_EXERCISE OBJECTIVE_. Collect every line of the records below that contains the word "combinations".

Stored data entries

--*--

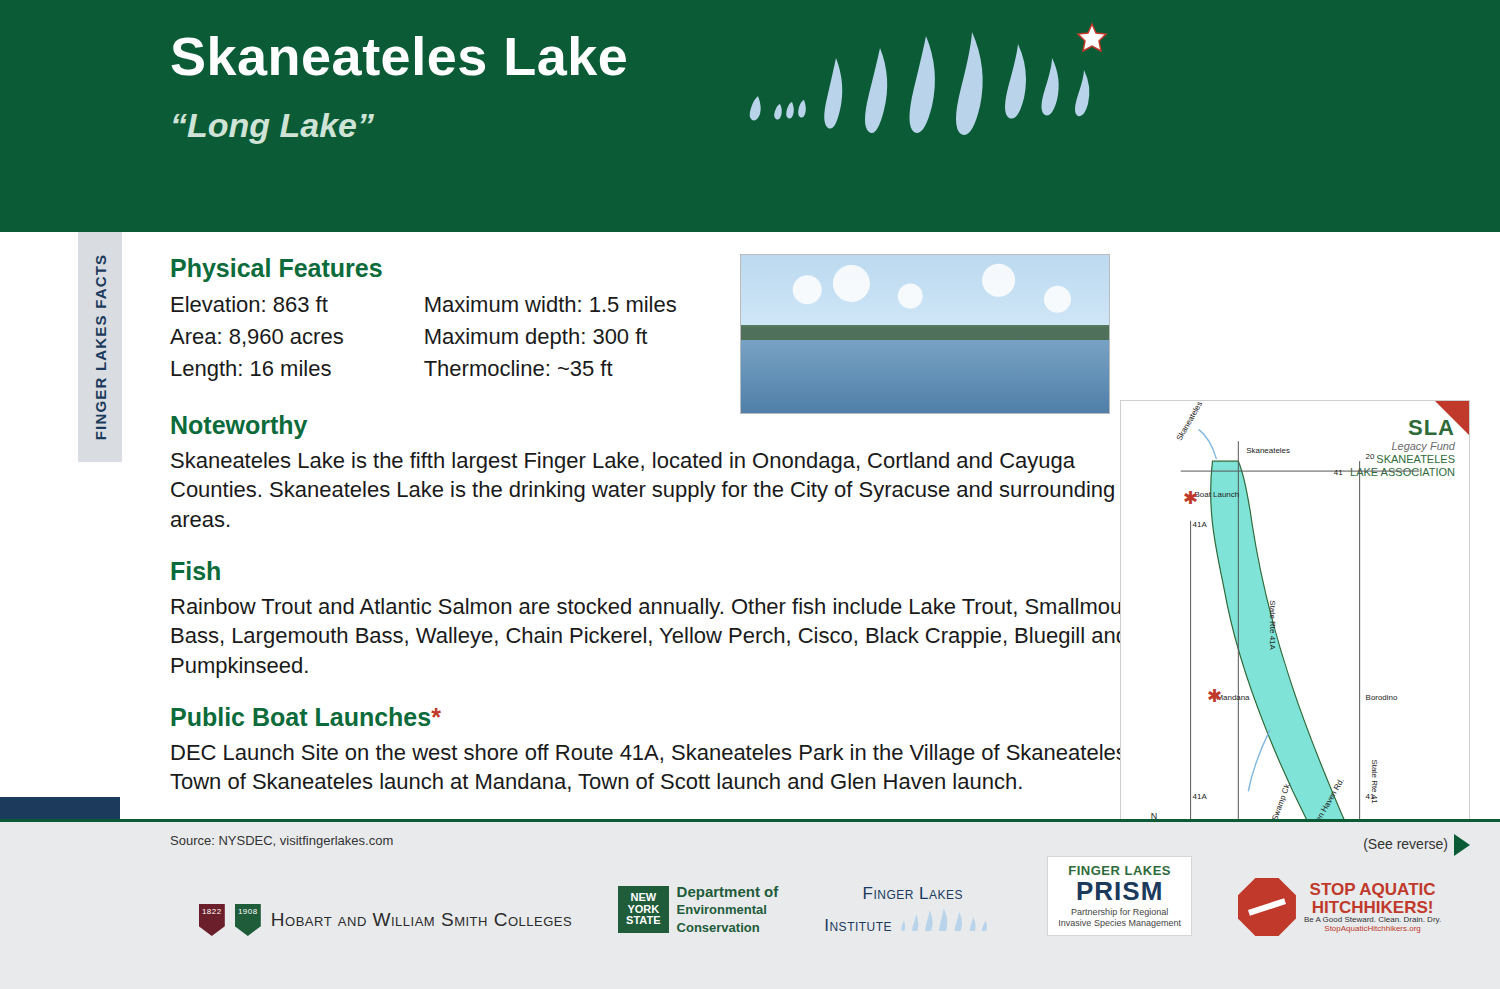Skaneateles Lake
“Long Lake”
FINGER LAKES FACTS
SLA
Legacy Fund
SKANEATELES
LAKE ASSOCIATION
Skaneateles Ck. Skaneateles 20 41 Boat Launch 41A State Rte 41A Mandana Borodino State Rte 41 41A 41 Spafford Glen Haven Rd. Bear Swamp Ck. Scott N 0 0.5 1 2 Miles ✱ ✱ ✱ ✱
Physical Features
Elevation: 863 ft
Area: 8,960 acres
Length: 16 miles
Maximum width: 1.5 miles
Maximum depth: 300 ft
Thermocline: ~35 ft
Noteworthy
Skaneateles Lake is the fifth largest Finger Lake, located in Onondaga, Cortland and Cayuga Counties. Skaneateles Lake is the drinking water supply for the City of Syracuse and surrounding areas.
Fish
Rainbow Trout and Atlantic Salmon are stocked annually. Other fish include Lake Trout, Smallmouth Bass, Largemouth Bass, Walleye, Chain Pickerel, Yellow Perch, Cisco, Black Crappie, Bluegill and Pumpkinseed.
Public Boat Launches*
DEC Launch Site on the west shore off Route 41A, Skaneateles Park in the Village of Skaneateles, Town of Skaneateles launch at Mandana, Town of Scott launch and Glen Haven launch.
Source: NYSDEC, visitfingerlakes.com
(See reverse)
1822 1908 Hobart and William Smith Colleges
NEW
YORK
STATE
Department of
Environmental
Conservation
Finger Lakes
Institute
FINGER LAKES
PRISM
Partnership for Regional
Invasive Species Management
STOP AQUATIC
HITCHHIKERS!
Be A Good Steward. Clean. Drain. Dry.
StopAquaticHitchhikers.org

--*--

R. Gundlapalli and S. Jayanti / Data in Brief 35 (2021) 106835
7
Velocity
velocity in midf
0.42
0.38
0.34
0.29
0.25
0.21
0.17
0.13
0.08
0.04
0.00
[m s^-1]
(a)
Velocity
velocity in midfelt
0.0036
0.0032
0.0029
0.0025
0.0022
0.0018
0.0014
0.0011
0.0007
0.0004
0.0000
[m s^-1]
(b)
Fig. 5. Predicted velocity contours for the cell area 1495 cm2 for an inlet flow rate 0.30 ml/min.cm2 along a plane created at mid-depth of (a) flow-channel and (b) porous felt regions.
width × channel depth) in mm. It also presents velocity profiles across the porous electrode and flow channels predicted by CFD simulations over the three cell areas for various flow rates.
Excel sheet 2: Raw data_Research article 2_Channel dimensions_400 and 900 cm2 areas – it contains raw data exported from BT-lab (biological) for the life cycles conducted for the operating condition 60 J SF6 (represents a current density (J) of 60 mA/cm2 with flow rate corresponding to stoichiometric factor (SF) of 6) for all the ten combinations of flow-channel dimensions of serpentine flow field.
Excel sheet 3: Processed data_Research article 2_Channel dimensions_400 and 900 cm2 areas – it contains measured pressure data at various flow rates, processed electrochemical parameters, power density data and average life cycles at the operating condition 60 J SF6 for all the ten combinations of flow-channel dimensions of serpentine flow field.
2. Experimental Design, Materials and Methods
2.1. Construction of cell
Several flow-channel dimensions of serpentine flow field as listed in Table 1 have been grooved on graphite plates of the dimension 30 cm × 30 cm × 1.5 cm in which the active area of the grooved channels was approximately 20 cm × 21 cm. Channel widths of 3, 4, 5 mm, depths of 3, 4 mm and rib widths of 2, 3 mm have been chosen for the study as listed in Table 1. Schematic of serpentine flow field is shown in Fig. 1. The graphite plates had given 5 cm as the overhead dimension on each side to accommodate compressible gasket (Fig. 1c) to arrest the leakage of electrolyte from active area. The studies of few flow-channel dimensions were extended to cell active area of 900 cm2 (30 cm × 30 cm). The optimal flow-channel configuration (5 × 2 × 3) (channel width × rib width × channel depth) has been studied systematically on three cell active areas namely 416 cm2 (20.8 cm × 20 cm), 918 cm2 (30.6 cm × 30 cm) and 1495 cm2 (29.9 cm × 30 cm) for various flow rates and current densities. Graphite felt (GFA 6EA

--*--

_TASK RESULT_.
Excel sheet 2: Raw data_Research article 2_Channel dimensions_400 and 900 cm2 areas – it contains raw data exported from BT-lab (biological) for the life cycles conducted for the operating condition 60 J SF6 (represents a current density (J) of 60 mA/cm2 with flow rate corresponding to stoichiometric factor (SF) of 6) for all the ten combinations of flow-channel dimensions of serpentine flow field.
Excel sheet 3: Processed data_Research article 2_Channel dimensions_400 and 900 cm2 areas – it contains measured pressure data at various flow rates, processed electrochemical parameters, power density data and average life cycles at the operating condition 60 J SF6 for all the ten combinations of flow-channel dimensions of serpentine flow field.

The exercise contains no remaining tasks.